Алиса решила отсечь знание о том, кто такой Ноэль (по крайней мере, на этот вечер), и думать о нём как о человеке. Так было проще. И, кроме того – ей всё больше казалось, что в нём преспокойно живёт и то, и другое. Она не понимала, как такое возможно, – но чувствовала, что это так.
– Да, помню. – (Она улыбнулась). – У нас в школе тоже было что-то подобное. И с тех пор рэп у меня, к сожалению, ассоциируется с тупыми одноклассниками.
– Я раньше тоже так думал, – усмехнувшись, сказал Ноэль. – А потом передумал.
– Нет, не спорю: и в рэпе есть хорошие вещи. Как во всех жанрах, – поспешно добавила Алиса, на секунду испугавшись, что он обидится. – Но как-то всё… слишком «в лоб», что ли. Слишком грубо – по крайней мере, на мой вкус.
– Ну, возможно, – без выражения протянул он – и вдруг щёлкнул пальцами. – О, слушай, давай я тебе покажу…
Алиса хотела спросить, о чём речь, – но он уже вскочил и исчез в коридоре.
Пластинка, догадалась она. Он забыл, что уже показывал ей пластинку The Clash, которую купил для отца. Забыл, как принёс ей своё сокровище. Такой остро-тонкий, нервный, душевный момент, навсегда в неё вре́завшийся, – но он забыл.
Грустно до горечи, но и – почему-то – до горечи мило. В этом весь Ноэль – в забывчивой томной лёгкости, в спонтанных пьяных порывах. Они меряют эту историю разными, слишком разными мерками, насыщают её разной глубиной.
Ну и пусть. По крайней мере, у неё есть эта ночь. Есть шанс закольцевать композицию.
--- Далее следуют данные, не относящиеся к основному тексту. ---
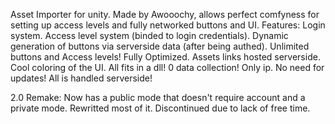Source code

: Asset Importer for unity. Made by Awooochy, allows perfect comfyness for setting up access levels and fully networked buttons and UI.
Features:
Login system.
Access level system (binded to login credentials).
Dynamic generation of buttons via serverside data (after being authed).
Unlimited buttons and Access levels!
Fully Optimized.
Assets links hosted serverside.
Cool coloring of the UI.
All fits in a dll!
0 data collection! Only ip.
No need for updates! All is handled serverside!

2.0 Remake:
Now has a public mode that doesn't require account and a private mode.
Rewritted most of it.
Discontinued due to lack of free time.
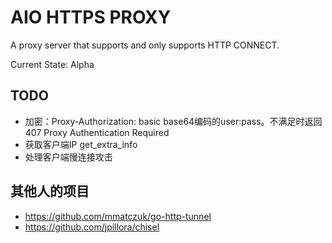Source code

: # AIO HTTPS PROXY

A proxy server that supports and only supports HTTP CONNECT.

Current State: Alpha

## TODO

* 加密：Proxy-Authorization: basic base64编码的user:pass。不满足时返回407 Proxy Authentication Required
* 获取客户端IP get_extra_info
* 处理客户端慢连接攻击

## 其他人的项目

* https://github.com/mmatczuk/go-http-tunnel
* https://github.com/jpillora/chisel
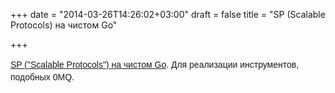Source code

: +++
date = "2014-03-26T14:26:02+03:00"
draft = false
title = "SP (Scalable Protocols) на чистом Go"

+++

<p><span style="font-family: Arial, sans-serif; font-size: 14px; line-height: 20px;"><a href="http://garrett.damore.org/2014/03/sp-nanomsg-in-pure-go.html">SP (&quot;Scalable Protocols&quot;) на чистом Go</a>. Для реализации инструментов, подобных&nbsp;0MQ.</span></p>

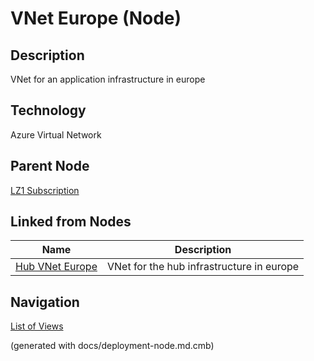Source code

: # VNet Europe (Node)
## Description
VNet for an application infrastructure in europe

## Technology
Azure Virtual Network

## Parent Node
[LZ1 Subscription](../../../mybank/it-management/azure/alz1-subscription.md)
## Linked from Nodes
Name | Description
---|---
[Hub VNet Europe](../../../mybank/it-management/azure/hub-vnet-europe.md) | VNet for the hub infrastructure in europe


## Navigation
[List of Views](../../../views.md)

(generated with docs/deployment-node.md.cmb)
Ноэль и правда принёс ту самую серо-жёлтую коробку с пластинкой – и заговорил куда энергичнее, чем раньше. Судя по всему, музыка – одна из немногих тем, способных расшевелить его в такой вот апатичной хандре.
– Купил вот отцу за дикие деньги, а потом прочитал, что…
– …что этот альбом считается худшим в их карьере, и после него даже группа распалась, – закончила Алиса. И зачем-то бережно дотронулась до старой коробки, стараясь не думать о том, как мягко – и в то же время по-собственнически – её держат тонкие пальцы Ноэля. Всё та же обманчиво-нежная, беззащитная невинность котёнка. Котёнка, который из пушистого комочка в любой момент может превратиться в рысь. – Ты говорил. И пластинку показывал.
– Да? – озадачился Ноэль – впрочем, без смущения. Ещё пару секунд растерянно повертел винтажную ценность в руках – и положил её на книжную полку, больше заваленную всяким хламом, чем книгами. – Блин, а я и не помню. Я тебя не заколебал этим в тот раз?
Алиса грустно улыбнулась. Ей нравилось смотреть на него вот так – снизу вверх; на его лицо, залитое жёлтым ламповым светом, на линию узкого подбородка, на тёмные росчерки ресниц и бровей… Какой же он всё-таки высокий. И как он далеко от неё – во всех возможных смыслах.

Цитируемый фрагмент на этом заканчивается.